# Work to be completed
In the data below, find each line carrying the string "Кузик" and copy it out.
**********
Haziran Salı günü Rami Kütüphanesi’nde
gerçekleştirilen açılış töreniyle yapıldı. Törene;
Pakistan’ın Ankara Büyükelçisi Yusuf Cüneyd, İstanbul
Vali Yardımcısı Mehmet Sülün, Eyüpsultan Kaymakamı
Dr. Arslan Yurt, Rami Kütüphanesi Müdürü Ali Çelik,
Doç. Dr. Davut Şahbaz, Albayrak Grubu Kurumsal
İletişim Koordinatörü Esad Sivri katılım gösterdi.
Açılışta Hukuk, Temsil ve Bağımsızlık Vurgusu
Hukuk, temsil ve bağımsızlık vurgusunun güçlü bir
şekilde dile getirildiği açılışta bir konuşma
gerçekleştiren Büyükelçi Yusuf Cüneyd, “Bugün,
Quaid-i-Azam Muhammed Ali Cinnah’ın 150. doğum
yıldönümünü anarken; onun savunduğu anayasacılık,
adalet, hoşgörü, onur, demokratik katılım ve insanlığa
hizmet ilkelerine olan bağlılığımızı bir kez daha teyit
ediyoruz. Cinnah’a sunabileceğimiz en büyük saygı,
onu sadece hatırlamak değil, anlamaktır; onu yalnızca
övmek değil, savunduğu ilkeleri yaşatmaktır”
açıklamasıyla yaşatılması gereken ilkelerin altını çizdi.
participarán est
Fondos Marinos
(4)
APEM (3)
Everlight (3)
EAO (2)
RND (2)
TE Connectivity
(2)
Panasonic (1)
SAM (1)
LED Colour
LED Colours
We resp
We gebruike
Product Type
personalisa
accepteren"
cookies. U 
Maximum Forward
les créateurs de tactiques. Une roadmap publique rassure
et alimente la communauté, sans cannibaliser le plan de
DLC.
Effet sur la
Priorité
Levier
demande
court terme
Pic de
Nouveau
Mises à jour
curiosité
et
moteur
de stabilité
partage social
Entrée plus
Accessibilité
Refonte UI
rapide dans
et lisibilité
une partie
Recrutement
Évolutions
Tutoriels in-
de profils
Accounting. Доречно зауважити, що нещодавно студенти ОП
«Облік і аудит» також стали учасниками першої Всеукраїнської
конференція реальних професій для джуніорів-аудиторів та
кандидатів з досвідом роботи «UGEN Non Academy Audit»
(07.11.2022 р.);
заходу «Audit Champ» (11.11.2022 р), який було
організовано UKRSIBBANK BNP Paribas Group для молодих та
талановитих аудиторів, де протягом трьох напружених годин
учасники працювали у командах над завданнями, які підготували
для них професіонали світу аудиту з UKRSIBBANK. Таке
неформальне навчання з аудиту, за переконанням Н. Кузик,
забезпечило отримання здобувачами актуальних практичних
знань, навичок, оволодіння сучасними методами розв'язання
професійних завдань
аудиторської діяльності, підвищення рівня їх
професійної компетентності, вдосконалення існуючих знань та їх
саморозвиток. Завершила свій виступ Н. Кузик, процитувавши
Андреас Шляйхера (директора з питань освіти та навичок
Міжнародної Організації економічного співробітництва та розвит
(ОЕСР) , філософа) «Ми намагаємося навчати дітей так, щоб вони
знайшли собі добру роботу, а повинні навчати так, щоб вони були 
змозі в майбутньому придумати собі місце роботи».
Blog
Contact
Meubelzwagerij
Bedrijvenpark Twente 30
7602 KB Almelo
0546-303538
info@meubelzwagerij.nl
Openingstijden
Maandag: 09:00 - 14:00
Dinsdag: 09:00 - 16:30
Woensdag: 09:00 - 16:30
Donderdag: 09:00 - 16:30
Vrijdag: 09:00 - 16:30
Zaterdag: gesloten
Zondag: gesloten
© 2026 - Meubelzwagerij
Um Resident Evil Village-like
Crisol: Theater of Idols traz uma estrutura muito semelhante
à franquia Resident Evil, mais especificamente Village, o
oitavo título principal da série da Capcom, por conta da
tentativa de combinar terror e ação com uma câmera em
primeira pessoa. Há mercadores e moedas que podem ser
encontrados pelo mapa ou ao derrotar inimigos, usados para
**********
# Answer space
неформальне навчання з аудиту, за переконанням Н. Кузик,
саморозвиток. Завершила свій виступ Н. Кузик, процитувавши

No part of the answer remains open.